Counterpoint on Wiki

Following the “Nothing Wrong With Wiki” post, I thought that (in addition to the comment), I should leave a more open response to some parts of it.

First off, I am a big fan of Wiki. It is excellent at providing background information, often in a very easy to understand manner. It is excellent in the breadth of articles it covers. It is, basically, very useful.

However it is certainly not authorative. As it has grown to stratospheric popularity, people are becoming to think of it as authorative. Google groups has bazillions of posts where people cite a Wiki article in support of their argument. This implies people think it is authorative. It is easy to say “well they shouldn’t” but they do.  When you look up something on Wikipedia, how often do you verify the claims? How do you verify the claims?
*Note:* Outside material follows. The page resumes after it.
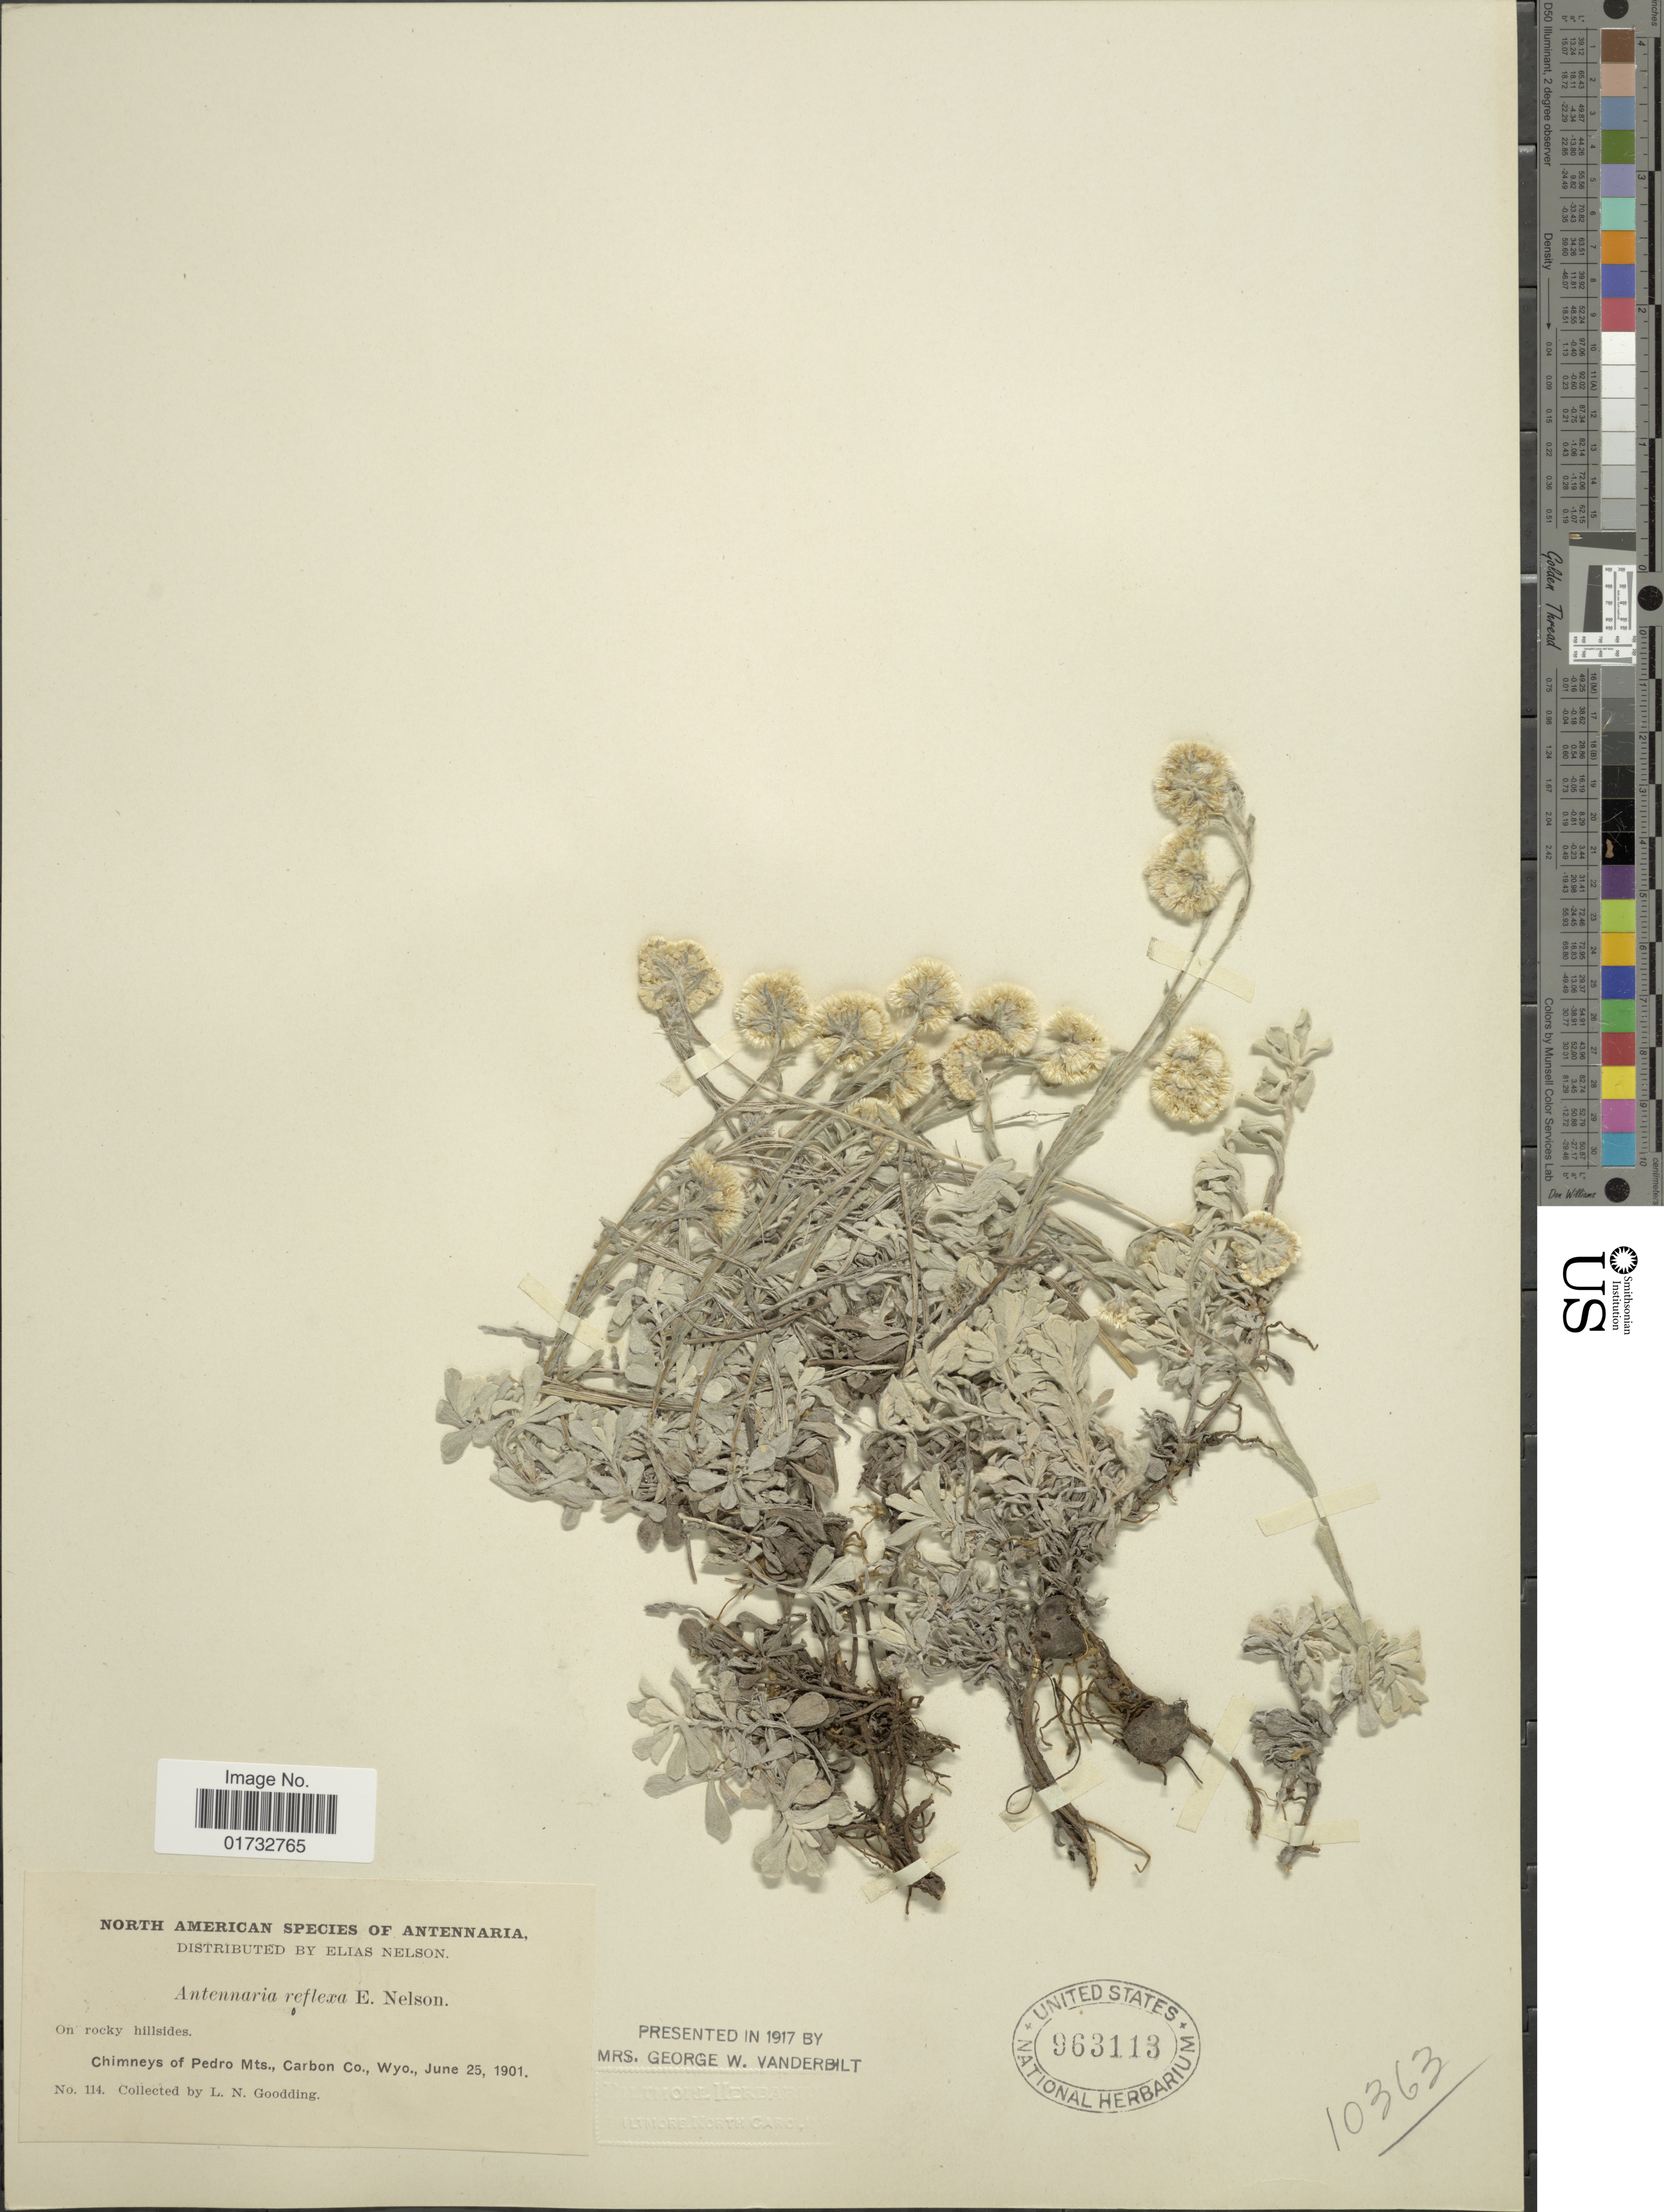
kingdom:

My take on the university comments were along those lines. The universities may well be fed up with people citing Wikipedia as a source when in reality it is little more than a shortcut through “real” research.
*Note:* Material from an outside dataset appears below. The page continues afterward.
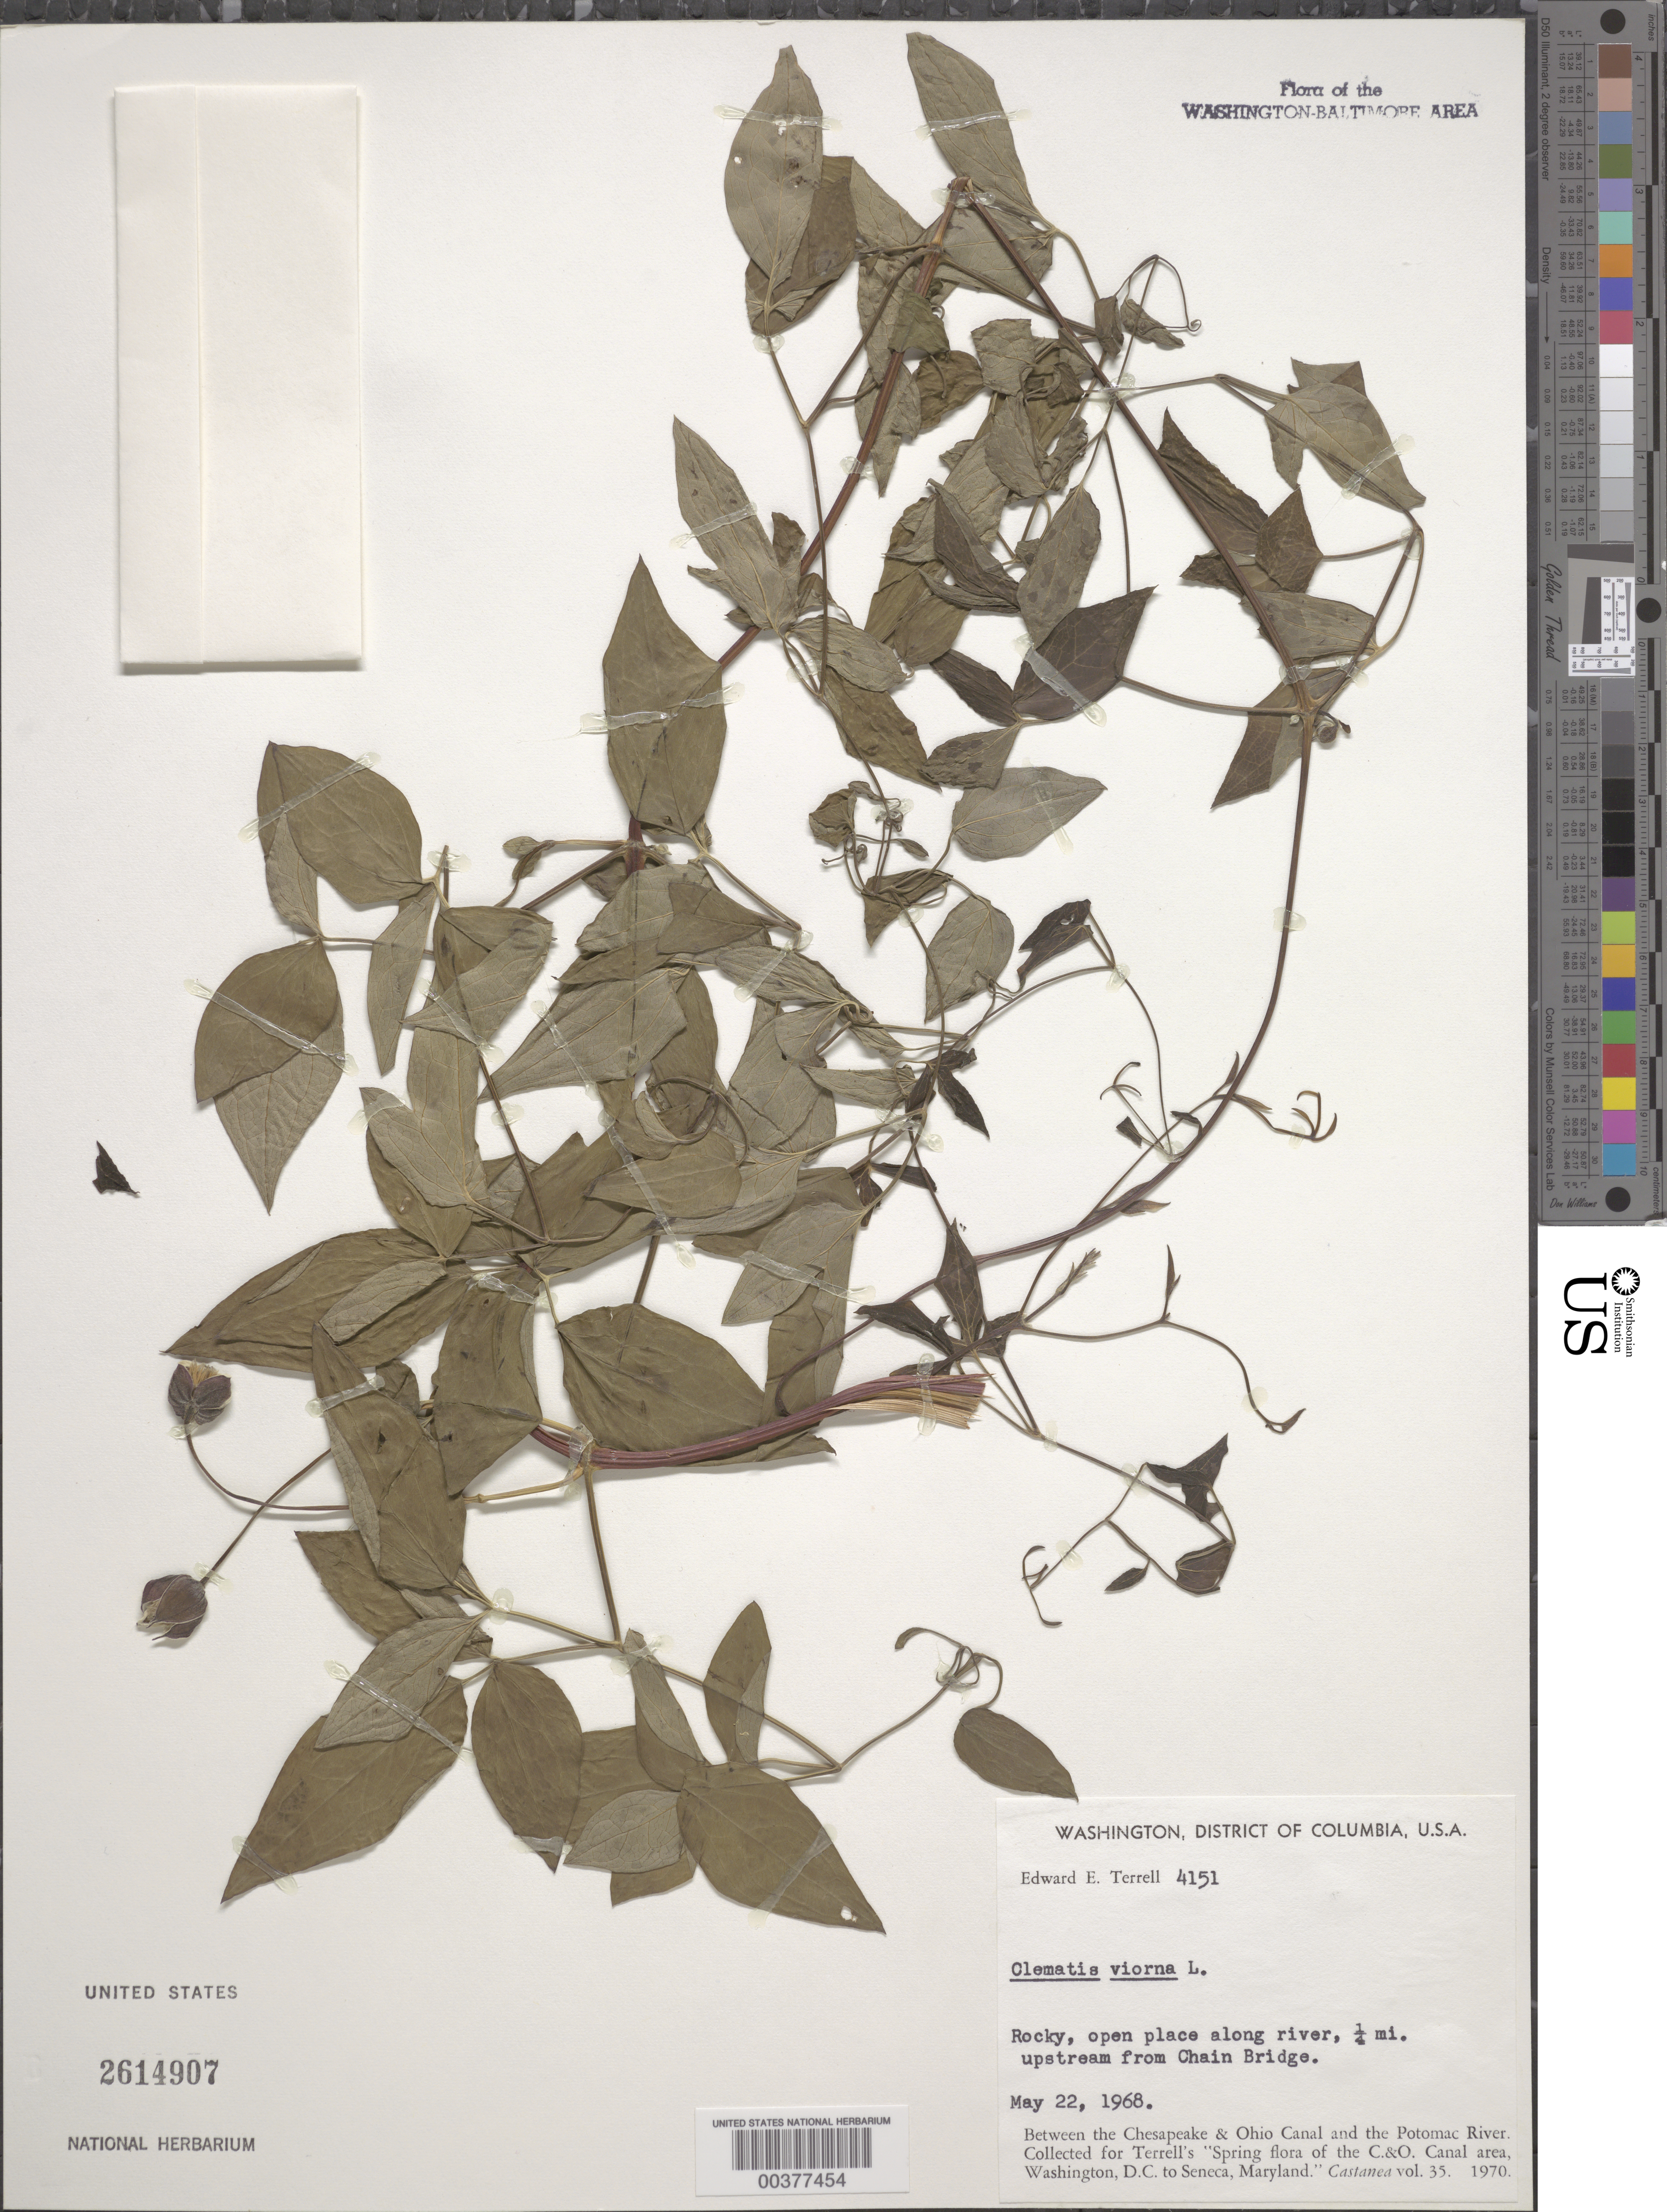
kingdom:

The previous article says:

Anything posted is immediately peer-reviewed and challenged by anyone who has a problem with it? This hardly applies to most academic journals, which are already subject to phenomena like sponsor bias and publication bloat. Noone publishes on wikipedia (so far) to keep up their publication average or because a large pharmaceutical company paid for their research.

While I would hesitate from directly accusing a specific poster of sending messages for the wrong reasons, with Wikipedia how can you ever know? How do you know if LargePharma is paying for people to write up articles? Already bands and PR firms pay people to post blogs and to forums, who is to say it isn’t happening on Wiki?

In addition to this, the flip side of no-formal-peer-review is that any crackpot can make or edit an article. Until some one who knows better can correct it, it is accepted as correct. I have read articles which are in a subject I know well and found mistakes. When I read a subject I don’t know well, how do I know that the mistakes aren’t there?